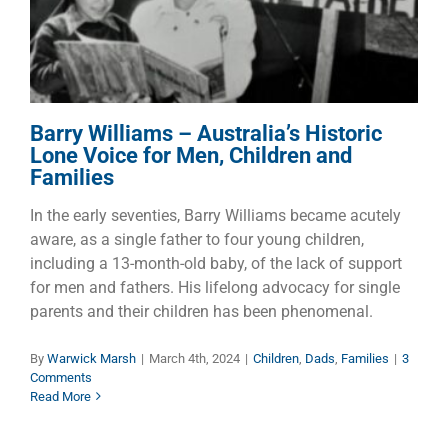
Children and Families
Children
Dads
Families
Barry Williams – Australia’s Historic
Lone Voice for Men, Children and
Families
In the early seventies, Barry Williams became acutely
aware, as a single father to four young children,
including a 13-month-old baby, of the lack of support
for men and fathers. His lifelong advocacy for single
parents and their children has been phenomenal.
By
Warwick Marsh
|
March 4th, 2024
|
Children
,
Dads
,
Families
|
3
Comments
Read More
════════════════════
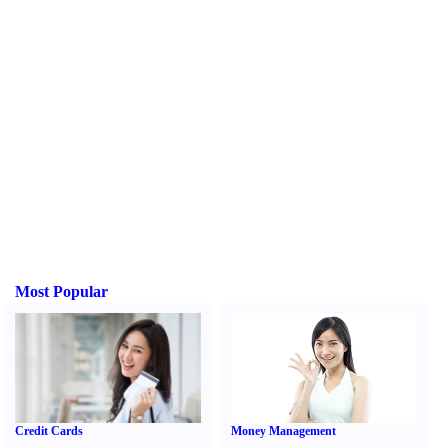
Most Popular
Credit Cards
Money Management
════════════════════
▶ **Job**: Convert the lines of the material to a JSON list of strings, one string per line and blank lines left out, beginning at the line that contains "Children and Families" and stopping after the line that contains "aware, as a".

▶ **Your solution**:
[
  "Children and Families",
  "Children",
  "Dads",
  "Families",
  "Barry Williams – Australia’s Historic",
  "Lone Voice for Men, Children and",
  "Families",
  "In the early seventies, Barry Williams became acutely",
  "aware, as a single father to four young children,"
]